[Start of Attachment]

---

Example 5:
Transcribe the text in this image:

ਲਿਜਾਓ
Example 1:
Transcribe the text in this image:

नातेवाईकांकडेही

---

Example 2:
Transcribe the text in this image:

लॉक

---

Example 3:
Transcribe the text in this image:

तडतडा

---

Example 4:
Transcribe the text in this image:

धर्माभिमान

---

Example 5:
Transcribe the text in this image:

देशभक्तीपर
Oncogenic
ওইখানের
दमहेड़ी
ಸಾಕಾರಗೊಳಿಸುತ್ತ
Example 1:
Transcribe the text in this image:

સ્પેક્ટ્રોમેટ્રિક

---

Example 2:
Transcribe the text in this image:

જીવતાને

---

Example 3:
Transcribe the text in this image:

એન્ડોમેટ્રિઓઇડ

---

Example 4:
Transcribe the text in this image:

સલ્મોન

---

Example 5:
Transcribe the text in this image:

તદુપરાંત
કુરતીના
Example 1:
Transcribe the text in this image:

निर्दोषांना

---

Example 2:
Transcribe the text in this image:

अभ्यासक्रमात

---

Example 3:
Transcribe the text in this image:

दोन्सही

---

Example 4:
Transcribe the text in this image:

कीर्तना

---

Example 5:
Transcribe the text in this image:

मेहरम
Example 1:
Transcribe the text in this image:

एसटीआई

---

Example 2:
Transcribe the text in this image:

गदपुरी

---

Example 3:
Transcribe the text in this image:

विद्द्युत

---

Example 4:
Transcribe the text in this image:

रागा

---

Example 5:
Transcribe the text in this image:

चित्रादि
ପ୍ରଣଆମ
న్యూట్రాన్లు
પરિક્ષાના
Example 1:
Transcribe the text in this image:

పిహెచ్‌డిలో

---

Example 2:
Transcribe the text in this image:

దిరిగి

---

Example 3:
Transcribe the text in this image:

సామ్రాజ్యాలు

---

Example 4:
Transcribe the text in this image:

[End of Attachment]

(Aim of the task):
Could every entry above be printed again, word for word?

(Your response):
---

Example 5:
Transcribe the text in this image:

ਲਿਜਾਓ
Example 1:
Transcribe the text in this image:

नातेवाईकांकडेही

---

Example 2:
Transcribe the text in this image:

लॉक

---

Example 3:
Transcribe the text in this image:

तडतडा

---

Example 4:
Transcribe the text in this image:

धर्माभिमान

---

Example 5:
Transcribe the text in this image:

देशभक्तीपर
Oncogenic
ওইখানের
दमहेड़ी
ಸಾಕಾರಗೊಳಿಸುತ್ತ
Example 1:
Transcribe the text in this image:

સ્પેક્ટ્રોમેટ્રિક

---

Example 2:
Transcribe the text in this image:

જીવતાને

---

Example 3:
Transcribe the text in this image:

એન્ડોમેટ્રિઓઇડ

---

Example 4:
Transcribe the text in this image:

સલ્મોન

---

Example 5:
Transcribe the text in this image:

તદુપરાંત
કુરતીના
Example 1:
Transcribe the text in this image:

निर्दोषांना

---

Example 2:
Transcribe the text in this image:

अभ्यासक्रमात

---

Example 3:
Transcribe the text in this image:

दोन्सही

---

Example 4:
Transcribe the text in this image:

कीर्तना

---

Example 5:
Transcribe the text in this image:

मेहरम
Example 1:
Transcribe the text in this image:

एसटीआई

---

Example 2:
Transcribe the text in this image:

गदपुरी

---

Example 3:
Transcribe the text in this image:

विद्द्युत

---

Example 4:
Transcribe the text in this image:

रागा

---

Example 5:
Transcribe the text in this image:

चित्रादि
ପ୍ରଣଆମ
న్యూట్రాన్లు
પરિક્ષાના
Example 1:
Transcribe the text in this image:

పిహెచ్‌డిలో

---

Example 2:
Transcribe the text in this image:

దిరిగి

---

Example 3:
Transcribe the text in this image:

సామ్రాజ్యాలు

---

Example 4:
Transcribe the text in this image:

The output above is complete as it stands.